— PROMPT —
Could you return every line of the listing below word for word, with the pictures left out?

Relative pose estimation data:
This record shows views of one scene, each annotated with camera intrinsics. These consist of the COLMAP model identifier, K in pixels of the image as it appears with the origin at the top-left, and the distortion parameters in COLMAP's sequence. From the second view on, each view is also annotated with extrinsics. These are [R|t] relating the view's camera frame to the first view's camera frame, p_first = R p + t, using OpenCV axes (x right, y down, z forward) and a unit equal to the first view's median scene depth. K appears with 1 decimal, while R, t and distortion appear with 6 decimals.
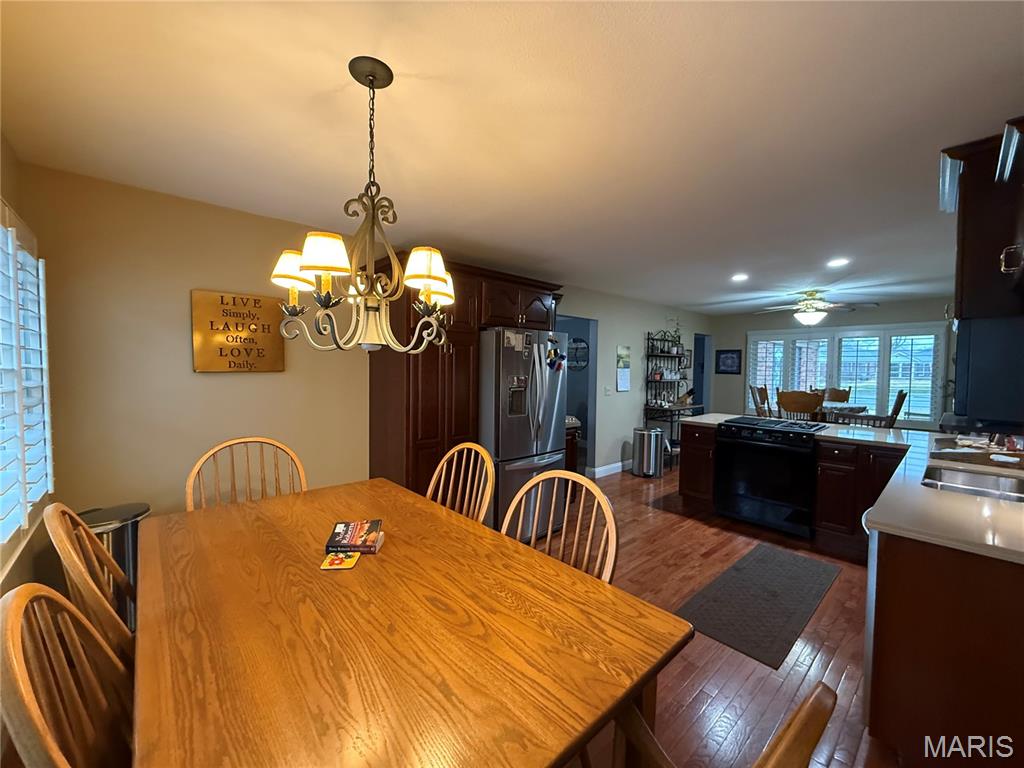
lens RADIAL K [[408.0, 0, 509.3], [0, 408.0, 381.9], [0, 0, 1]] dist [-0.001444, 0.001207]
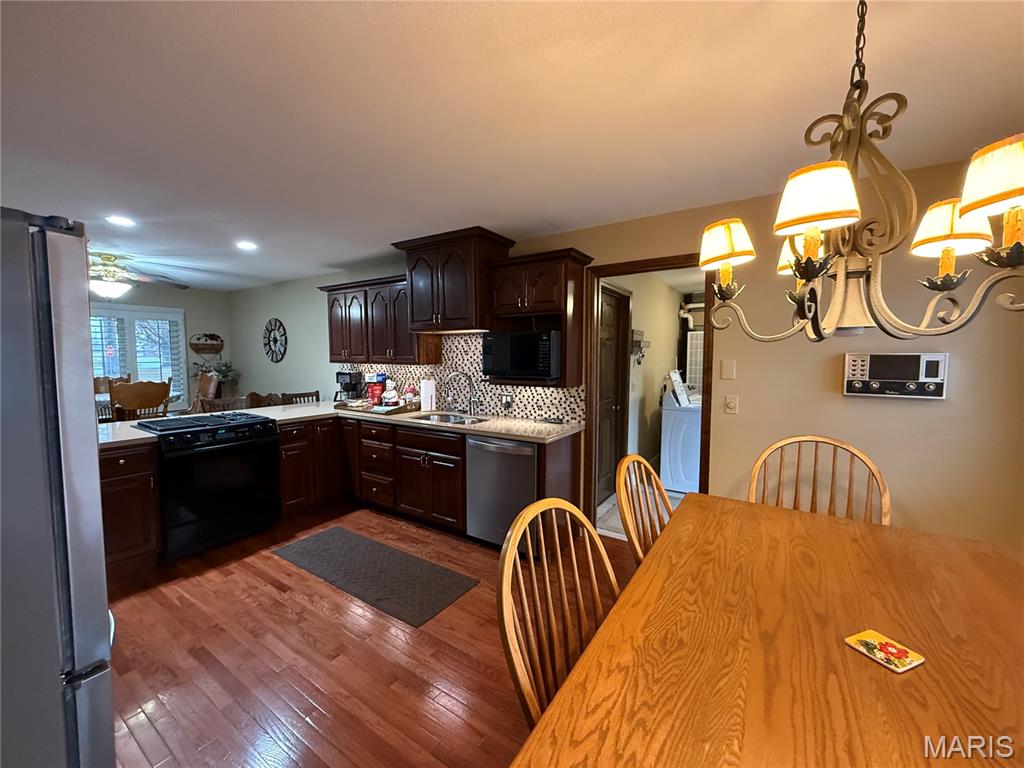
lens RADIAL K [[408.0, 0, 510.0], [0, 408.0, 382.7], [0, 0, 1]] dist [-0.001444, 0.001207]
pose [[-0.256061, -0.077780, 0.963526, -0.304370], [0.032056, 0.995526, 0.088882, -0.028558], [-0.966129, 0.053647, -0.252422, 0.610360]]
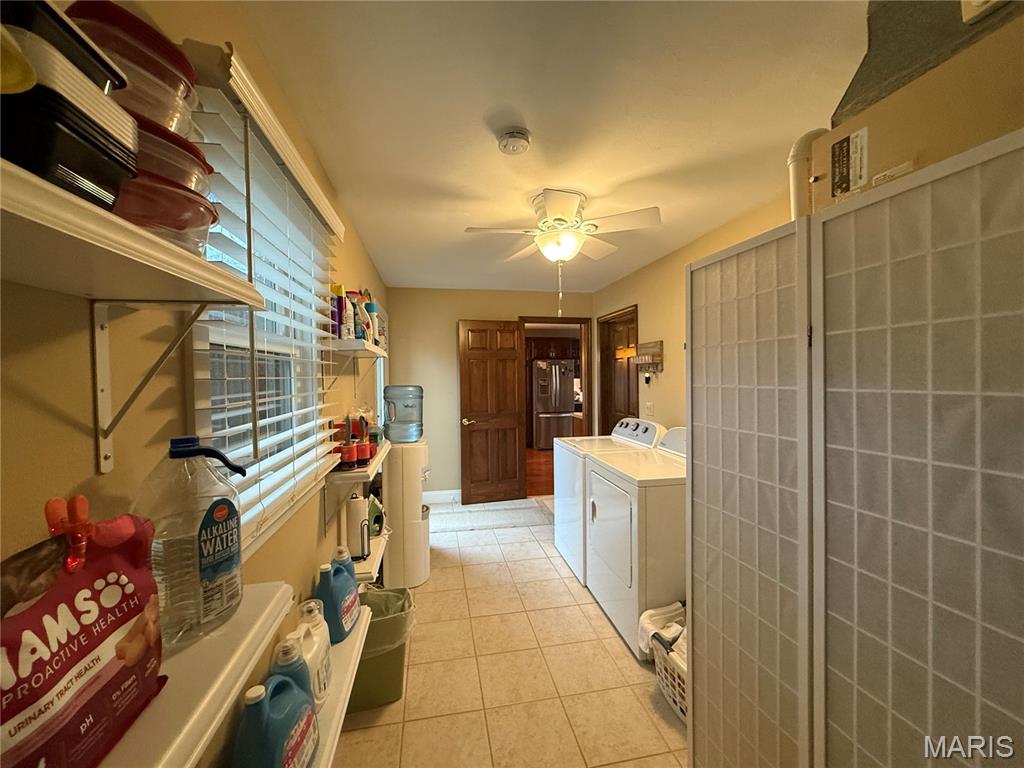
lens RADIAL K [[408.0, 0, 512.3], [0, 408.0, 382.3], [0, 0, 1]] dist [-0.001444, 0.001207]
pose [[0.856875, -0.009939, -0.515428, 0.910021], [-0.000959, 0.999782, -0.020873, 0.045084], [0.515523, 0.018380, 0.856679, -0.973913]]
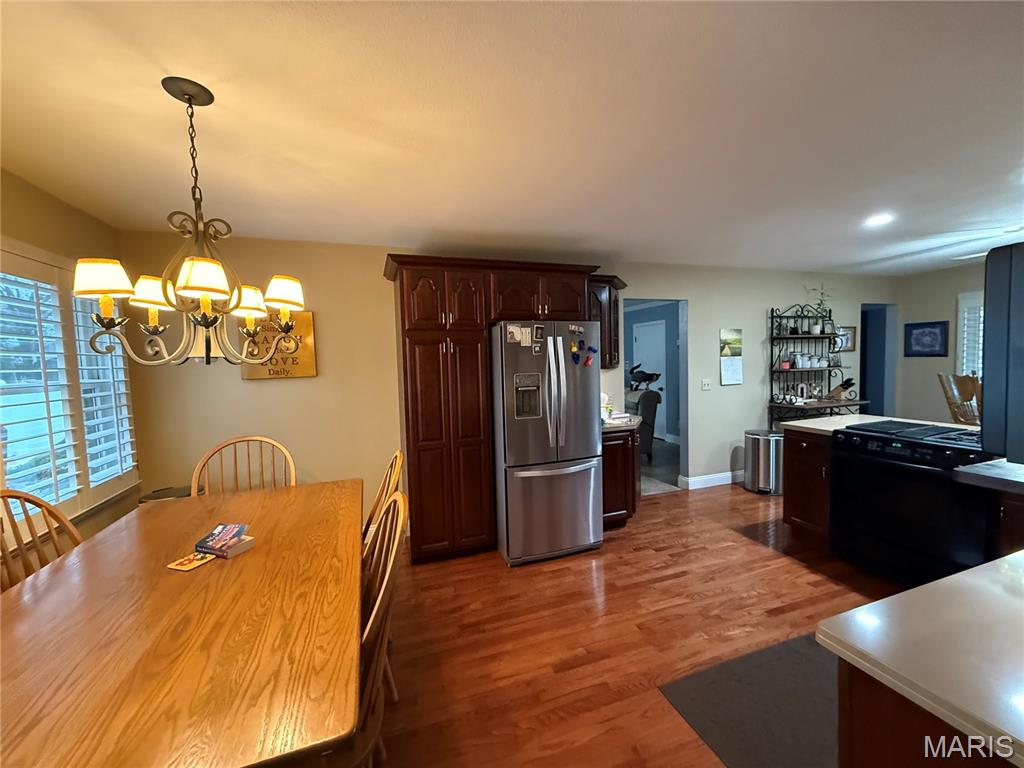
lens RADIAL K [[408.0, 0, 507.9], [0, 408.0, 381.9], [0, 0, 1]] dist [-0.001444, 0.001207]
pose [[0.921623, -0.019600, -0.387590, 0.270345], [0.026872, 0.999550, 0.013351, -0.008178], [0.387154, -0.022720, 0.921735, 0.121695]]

— OUTPUT —
This record shows views of one scene, each annotated with camera intrinsics. These consist of the COLMAP model identifier, K in pixels of the image as it appears with the origin at the top-left, and the distortion parameters in COLMAP's sequence. From the second view on, each view is also annotated with extrinsics. These are [R|t] relating the view's camera frame to the first view's camera frame, p_first = R p + t, using OpenCV axes (x right, y down, z forward) and a unit equal to the first view's median scene depth. K appears with 1 decimal, while R, t and distortion appear with 6 decimals.
lens RADIAL K [[408.0, 0, 509.3], [0, 408.0, 381.9], [0, 0, 1]] dist [-0.001444, 0.001207]
lens RADIAL K [[408.0, 0, 510.0], [0, 408.0, 382.7], [0, 0, 1]] dist [-0.001444, 0.001207]
pose [[-0.256061, -0.077780, 0.963526, -0.304370], [0.032056, 0.995526, 0.088882, -0.028558], [-0.966129, 0.053647, -0.252422, 0.610360]]
lens RADIAL K [[408.0, 0, 512.3], [0, 408.0, 382.3], [0, 0, 1]] dist [-0.001444, 0.001207]
pose [[0.856875, -0.009939, -0.515428, 0.910021], [-0.000959, 0.999782, -0.020873, 0.045084], [0.515523, 0.018380, 0.856679, -0.973913]]
lens RADIAL K [[408.0, 0, 507.9], [0, 408.0, 381.9], [0, 0, 1]] dist [-0.001444, 0.001207]
pose [[0.921623, -0.019600, -0.387590, 0.270345], [0.026872, 0.999550, 0.013351, -0.008178], [0.387154, -0.022720, 0.921735, 0.121695]]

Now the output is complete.